How to Bootstrap a Cluster
If you bootstrap from any other node than the one that has proceeded the furthest in transactions, this will result in data loss. Always take a backup of the data directory before taking any further steps! |
If the cluster lost a majority of nodes, it won’t be able to start again on it’s own. Since it can’t know which node has the latest data, you need to force the bootstrap.
Find the node with the highest number of wsrep_last_committed
.
You can use the MariaDB Galera dashboard to do so.
-
Save the instance ID of the affected cluster:
export INSTANCE_ID=<instance-id>
Force bootstrap from running node
If the node with the most up-to-date data is still running you can force it to become a primary by running the following command:
POD_NAME=<pod>
kubectl exec -n $INSTANCE_ID $POD_NAME \
-it -c mariadb-galera \
-- bash -c "mysql -uroot --password=\$MARIADB_ROOT_PASSWORD -e \"SET GLOBAL wsrep_provider_options='pc.bootstrap=1';\""
If this doesn’t work because the node is crashing or for some other reason not running, you might need to use one of the following steps to force it to become a primary.
Force bootstrap from node 0
To force the bootstrap form node 0 follow the following steps.
kubectl -n $INSTANCE_ID scale statefulset mariadb \
--replicas 1
kubectl -n $INSTANCE_ID set env statefulset/mariadb \
-c mariadb-galera \
MARIADB_GALERA_FORCE_SAFETOBOOTSTRAP="yes"
kubectl -n $INSTANCE_ID delete pods -l app.kubernetes.io/name=mariadb-galera
kubectl -n $INSTANCE_ID set env statefulset/mariadb -c mariadb-galera \
MARIADB_GALERA_FORCE_SAFETOBOOTSTRAP="no"
kubectl -n $INSTANCE_ID scale statefulset mariadb \
--replicas 3
Always make sure to disable force bootstrap before scaling a cluster up. |
Force bootstrap from other node than 0
To restart a Galera Cluster, you might need to bootstrap the cluster from another node than 0 (after an ungraceful shutdown). You can basically follow the steps described in the Helm Chart: Bootstraping a node other than 0.
Find Helm release
In order to change Helm Values, you first need to find the Helm release object:
release_name=$(kubectl get compositemariadbinstances.syn.tools $INSTANCE_ID \
-ojsonpath='{.spec.resourceRefs[1].name}')
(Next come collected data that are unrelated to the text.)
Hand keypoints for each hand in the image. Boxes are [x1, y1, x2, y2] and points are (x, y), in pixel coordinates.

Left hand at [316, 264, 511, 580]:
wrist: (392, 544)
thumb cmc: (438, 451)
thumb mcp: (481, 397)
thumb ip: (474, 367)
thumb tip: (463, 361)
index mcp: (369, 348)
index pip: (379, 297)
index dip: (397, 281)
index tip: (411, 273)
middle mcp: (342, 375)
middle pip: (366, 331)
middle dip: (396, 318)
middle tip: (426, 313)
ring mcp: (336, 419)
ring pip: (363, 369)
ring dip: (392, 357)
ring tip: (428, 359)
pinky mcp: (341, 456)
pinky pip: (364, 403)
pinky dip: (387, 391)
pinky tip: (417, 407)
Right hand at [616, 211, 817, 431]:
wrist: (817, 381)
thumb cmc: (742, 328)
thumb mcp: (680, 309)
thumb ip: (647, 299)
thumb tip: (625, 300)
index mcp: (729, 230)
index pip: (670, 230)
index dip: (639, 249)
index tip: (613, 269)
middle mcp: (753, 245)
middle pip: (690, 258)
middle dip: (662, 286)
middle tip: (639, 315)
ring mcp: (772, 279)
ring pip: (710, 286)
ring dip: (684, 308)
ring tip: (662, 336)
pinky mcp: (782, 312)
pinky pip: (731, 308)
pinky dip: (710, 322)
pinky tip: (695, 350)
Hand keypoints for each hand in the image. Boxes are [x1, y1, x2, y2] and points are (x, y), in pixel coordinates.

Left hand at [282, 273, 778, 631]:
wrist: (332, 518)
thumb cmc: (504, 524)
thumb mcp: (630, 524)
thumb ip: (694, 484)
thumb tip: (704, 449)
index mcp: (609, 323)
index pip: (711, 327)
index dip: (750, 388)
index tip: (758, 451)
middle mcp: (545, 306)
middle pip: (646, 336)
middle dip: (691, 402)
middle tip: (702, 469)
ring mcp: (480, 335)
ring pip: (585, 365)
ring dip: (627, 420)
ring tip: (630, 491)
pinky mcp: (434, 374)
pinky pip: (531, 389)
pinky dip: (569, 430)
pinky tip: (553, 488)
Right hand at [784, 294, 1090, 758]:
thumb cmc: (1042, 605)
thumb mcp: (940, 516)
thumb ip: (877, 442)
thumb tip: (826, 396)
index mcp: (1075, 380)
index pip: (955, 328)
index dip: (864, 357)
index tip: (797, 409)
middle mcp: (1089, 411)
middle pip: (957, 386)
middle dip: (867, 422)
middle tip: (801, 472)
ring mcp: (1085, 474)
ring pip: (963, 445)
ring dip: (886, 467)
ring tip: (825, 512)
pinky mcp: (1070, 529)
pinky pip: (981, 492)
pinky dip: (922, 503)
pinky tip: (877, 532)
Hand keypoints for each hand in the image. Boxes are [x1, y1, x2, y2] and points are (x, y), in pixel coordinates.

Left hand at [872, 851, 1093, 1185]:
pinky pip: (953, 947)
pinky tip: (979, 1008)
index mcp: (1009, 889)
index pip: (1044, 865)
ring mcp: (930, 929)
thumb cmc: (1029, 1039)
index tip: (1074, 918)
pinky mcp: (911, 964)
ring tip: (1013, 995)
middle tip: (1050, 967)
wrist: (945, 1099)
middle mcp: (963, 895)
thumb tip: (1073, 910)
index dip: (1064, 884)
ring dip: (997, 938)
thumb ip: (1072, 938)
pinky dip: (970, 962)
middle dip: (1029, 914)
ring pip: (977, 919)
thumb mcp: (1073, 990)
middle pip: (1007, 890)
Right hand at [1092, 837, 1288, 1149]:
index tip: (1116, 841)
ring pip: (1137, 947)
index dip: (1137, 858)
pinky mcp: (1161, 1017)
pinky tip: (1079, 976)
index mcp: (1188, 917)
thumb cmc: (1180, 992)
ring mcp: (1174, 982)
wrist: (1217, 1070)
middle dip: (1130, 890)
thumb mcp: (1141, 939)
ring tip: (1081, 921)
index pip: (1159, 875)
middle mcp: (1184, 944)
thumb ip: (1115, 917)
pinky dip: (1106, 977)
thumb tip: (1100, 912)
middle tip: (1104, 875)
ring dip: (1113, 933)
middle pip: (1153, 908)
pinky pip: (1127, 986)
kubectl get releases.helm.crossplane.io $release_name
NAME CHART VERSION SYNCED READY STATE REVISION DESCRIPTION AGE
f1600418-cf59-4ec0-b4d9-d0270559dbcf-4xp5n mariadb-galera 5.2.1 True True deployed 19 Upgrade complete 14d
Change Helm release values
To change values for the safe bootstraping edit this release and set the values based on your findings (node number to bootstrap from and the podManagementPolicy
.
As you can’t change a StatefulSet
, first delete the mariadb StatefulSet
and then apply your changes to the release object (this will recreate the StatefulSet
again).
kubectl -n $INSTANCE_ID delete statefulset mariadb --cascade=orphan
Now edit the release:
kubectl edit releases.helm.crossplane.io $release_name
Add the following elements to the helm release. Node 2 is used an example to bootstrap from:
galera:
bootstrap:
bootstrapFromNode: 2
forceSafeToBootstrap: true
podManagementPolicy: Parallel
When your cluster is up and running again (all 3 pods ready), first scale down to 1 replica and wait until only one Pod remains and then scale down to 0 replicas. This makes sure that you can bootstrap from the first node again:
# Scale to 1 replica
kubectl -n $INSTANCE_ID scale statefulset mariadb \
--replicas 1
# Wait
# Scale to 0 replica
kubectl -n $INSTANCE_ID scale statefulset mariadb \
--replicas 0
Delete the StatefulSet
again:
kubectl -n $INSTANCE_ID delete statefulset mariadb --cascade=orphan
Reverse your changes in the helm release. Now the Galera service should start again without errors.